**Exercise brief**: Using the data that follows, return exactly the lines from the one that contains "(192, 899) none" through the one that contains "(805, 410) none", ends included.

**Change detection outputs**:
◇ ◇ ◇ ◇ ◇ ◇ ◇
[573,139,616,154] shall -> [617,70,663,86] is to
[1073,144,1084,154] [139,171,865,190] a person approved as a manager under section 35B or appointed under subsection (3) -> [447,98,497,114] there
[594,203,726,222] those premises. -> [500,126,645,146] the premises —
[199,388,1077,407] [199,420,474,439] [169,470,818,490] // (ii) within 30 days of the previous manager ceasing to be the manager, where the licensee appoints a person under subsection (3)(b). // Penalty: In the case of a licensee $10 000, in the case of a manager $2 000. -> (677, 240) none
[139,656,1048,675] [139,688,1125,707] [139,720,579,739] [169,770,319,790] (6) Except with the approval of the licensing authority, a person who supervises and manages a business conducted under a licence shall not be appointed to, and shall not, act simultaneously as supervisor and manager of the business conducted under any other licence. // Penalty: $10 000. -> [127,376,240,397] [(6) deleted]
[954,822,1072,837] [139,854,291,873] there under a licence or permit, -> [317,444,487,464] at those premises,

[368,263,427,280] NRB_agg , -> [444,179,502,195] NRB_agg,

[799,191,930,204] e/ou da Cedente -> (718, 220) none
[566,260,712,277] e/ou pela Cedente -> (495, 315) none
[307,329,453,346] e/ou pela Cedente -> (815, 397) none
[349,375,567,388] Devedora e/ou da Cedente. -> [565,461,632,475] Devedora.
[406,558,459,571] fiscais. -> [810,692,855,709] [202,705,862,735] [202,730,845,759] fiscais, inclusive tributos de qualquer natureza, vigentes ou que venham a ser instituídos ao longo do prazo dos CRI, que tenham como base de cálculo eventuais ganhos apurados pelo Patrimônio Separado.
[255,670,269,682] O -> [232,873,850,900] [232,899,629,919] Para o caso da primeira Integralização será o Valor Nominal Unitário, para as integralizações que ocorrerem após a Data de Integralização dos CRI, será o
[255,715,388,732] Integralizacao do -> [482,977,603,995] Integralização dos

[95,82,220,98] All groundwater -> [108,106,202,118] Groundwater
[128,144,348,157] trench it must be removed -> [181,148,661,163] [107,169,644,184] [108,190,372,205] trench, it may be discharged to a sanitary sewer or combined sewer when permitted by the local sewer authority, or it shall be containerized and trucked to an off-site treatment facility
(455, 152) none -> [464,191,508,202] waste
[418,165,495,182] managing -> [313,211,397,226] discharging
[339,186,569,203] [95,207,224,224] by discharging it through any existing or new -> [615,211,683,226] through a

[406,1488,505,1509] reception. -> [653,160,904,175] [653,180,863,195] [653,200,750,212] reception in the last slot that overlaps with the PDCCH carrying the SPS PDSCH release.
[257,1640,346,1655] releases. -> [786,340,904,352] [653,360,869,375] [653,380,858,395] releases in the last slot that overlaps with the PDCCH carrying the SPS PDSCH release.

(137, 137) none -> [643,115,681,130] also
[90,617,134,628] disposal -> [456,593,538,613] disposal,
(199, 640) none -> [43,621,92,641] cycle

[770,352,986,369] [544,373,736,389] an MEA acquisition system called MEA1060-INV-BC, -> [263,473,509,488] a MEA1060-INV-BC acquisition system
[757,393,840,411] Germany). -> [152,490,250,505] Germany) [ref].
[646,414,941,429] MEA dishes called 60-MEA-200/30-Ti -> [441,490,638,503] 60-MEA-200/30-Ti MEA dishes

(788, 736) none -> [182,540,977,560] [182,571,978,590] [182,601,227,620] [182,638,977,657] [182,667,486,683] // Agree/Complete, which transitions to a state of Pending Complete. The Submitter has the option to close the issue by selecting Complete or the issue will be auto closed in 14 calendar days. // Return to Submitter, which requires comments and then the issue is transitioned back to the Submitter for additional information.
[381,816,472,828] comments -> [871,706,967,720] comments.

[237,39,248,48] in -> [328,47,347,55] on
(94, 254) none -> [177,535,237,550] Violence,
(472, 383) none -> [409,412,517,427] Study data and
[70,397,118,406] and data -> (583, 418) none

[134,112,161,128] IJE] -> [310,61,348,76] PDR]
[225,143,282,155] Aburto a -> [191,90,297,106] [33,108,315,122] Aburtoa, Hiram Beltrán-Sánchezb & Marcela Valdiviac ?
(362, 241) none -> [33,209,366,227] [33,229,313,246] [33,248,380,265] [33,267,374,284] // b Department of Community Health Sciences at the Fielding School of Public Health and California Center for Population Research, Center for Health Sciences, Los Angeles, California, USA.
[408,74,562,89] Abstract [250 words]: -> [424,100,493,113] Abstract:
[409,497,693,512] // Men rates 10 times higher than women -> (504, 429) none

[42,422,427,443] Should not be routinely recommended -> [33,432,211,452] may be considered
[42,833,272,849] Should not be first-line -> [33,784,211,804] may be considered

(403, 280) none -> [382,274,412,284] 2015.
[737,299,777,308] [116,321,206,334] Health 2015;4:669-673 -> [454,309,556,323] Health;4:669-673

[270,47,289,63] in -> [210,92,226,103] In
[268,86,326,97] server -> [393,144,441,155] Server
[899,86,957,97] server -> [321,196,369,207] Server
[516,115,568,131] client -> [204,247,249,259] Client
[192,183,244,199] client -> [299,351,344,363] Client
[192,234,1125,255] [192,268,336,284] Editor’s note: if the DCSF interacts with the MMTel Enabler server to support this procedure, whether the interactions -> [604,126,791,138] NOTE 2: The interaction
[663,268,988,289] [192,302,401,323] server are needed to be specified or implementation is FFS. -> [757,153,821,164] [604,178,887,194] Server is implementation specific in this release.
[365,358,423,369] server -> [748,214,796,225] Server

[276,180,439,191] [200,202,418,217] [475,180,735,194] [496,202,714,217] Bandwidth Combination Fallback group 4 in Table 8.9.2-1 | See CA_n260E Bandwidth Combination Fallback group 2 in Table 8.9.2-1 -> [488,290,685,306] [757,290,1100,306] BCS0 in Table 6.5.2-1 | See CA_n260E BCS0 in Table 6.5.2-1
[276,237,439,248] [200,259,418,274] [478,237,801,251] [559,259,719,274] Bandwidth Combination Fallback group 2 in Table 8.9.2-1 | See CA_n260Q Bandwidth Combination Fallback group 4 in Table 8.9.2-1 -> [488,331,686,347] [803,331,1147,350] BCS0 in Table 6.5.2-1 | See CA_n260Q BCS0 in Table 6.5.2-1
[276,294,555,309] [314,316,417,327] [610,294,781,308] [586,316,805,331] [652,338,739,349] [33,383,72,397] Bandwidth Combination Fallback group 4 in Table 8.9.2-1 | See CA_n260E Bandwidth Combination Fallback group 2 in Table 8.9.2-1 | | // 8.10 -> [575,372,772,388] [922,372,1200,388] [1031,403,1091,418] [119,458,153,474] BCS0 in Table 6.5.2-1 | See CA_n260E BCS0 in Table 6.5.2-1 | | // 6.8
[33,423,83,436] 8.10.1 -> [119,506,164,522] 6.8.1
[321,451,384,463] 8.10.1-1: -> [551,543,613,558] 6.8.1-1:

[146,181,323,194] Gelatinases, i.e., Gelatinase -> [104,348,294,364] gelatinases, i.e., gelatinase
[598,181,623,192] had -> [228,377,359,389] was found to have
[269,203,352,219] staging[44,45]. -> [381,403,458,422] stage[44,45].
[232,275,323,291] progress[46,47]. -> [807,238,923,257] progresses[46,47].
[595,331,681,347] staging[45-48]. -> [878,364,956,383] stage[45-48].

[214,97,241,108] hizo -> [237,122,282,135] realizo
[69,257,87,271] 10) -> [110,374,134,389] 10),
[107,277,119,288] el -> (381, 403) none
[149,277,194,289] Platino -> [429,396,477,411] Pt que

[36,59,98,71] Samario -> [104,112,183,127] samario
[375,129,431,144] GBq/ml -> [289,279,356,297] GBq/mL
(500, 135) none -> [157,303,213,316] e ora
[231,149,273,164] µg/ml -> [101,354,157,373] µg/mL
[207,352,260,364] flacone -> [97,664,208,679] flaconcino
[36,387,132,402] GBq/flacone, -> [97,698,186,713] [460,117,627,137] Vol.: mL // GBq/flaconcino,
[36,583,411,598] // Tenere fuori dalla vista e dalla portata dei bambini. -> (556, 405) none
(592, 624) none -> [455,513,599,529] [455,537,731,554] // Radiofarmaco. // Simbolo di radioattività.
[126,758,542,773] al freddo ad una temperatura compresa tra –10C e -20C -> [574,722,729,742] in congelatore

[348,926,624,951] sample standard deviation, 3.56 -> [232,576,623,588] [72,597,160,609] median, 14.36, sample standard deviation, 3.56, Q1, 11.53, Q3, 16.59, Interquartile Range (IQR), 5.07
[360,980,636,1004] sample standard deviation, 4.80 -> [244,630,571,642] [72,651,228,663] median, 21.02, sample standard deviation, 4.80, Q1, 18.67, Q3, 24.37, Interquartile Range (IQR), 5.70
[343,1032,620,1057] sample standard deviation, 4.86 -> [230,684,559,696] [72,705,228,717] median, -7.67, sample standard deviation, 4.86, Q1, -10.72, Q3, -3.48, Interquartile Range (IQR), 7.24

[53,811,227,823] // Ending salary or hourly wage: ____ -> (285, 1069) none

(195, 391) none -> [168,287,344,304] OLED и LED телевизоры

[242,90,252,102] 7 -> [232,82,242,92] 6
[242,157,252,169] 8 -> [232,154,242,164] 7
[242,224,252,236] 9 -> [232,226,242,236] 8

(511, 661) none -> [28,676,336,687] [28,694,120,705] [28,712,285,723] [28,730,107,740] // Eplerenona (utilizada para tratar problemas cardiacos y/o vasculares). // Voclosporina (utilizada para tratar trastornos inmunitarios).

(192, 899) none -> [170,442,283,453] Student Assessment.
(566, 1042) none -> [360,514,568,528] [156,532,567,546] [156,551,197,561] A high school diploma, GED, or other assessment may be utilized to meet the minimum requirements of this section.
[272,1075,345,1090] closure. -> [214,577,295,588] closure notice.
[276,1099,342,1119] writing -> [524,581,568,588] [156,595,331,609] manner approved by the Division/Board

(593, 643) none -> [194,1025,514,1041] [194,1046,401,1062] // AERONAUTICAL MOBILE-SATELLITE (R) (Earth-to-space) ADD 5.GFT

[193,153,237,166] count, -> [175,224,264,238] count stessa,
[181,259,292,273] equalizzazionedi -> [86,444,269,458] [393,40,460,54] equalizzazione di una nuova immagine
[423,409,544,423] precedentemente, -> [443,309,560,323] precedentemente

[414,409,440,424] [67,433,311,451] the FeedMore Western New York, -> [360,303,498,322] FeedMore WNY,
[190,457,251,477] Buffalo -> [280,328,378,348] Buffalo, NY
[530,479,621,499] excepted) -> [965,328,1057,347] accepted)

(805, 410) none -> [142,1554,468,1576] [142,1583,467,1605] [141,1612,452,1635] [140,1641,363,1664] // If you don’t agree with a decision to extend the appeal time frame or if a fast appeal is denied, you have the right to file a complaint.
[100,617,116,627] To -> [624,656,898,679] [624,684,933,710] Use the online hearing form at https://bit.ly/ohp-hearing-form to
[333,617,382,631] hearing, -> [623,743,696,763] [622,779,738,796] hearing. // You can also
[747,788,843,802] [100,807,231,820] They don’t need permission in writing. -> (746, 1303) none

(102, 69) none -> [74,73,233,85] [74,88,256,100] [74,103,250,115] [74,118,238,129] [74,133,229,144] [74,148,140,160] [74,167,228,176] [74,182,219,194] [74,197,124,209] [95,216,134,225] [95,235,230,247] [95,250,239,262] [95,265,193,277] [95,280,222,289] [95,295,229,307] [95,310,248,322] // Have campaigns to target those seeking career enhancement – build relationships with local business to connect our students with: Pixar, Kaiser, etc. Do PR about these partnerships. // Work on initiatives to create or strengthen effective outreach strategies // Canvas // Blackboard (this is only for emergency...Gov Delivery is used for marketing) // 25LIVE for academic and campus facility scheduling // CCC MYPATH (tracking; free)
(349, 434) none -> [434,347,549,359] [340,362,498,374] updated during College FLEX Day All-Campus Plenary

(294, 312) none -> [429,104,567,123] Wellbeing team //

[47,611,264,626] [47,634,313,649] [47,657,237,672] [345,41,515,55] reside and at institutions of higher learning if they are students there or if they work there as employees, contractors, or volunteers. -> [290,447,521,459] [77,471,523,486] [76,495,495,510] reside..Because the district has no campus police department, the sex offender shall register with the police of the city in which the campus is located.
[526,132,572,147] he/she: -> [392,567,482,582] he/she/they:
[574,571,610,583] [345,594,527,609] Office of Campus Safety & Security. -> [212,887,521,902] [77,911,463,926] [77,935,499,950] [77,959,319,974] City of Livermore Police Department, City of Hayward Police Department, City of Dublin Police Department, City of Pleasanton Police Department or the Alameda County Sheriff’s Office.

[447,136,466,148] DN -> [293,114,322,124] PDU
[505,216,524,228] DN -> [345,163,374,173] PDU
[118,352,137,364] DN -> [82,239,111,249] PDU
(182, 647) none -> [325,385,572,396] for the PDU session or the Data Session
◇ ◇ ◇ ◇ ◇ ◇ ◇
**Answer for the task**:
(192, 899) none -> [170,442,283,453] Student Assessment.
(566, 1042) none -> [360,514,568,528] [156,532,567,546] [156,551,197,561] A high school diploma, GED, or other assessment may be utilized to meet the minimum requirements of this section.
[272,1075,345,1090] closure. -> [214,577,295,588] closure notice.
[276,1099,342,1119] writing -> [524,581,568,588] [156,595,331,609] manner approved by the Division/Board

(593, 643) none -> [194,1025,514,1041] [194,1046,401,1062] // AERONAUTICAL MOBILE-SATELLITE (R) (Earth-to-space) ADD 5.GFT

[193,153,237,166] count, -> [175,224,264,238] count stessa,
[181,259,292,273] equalizzazionedi -> [86,444,269,458] [393,40,460,54] equalizzazione di una nuova immagine
[423,409,544,423] precedentemente, -> [443,309,560,323] precedentemente

[414,409,440,424] [67,433,311,451] the FeedMore Western New York, -> [360,303,498,322] FeedMore WNY,
[190,457,251,477] Buffalo -> [280,328,378,348] Buffalo, NY
[530,479,621,499] excepted) -> [965,328,1057,347] accepted)

(805, 410) none -> [142,1554,468,1576] [142,1583,467,1605] [141,1612,452,1635] [140,1641,363,1664] // If you don’t agree with a decision to extend the appeal time frame or if a fast appeal is denied, you have the right to file a complaint.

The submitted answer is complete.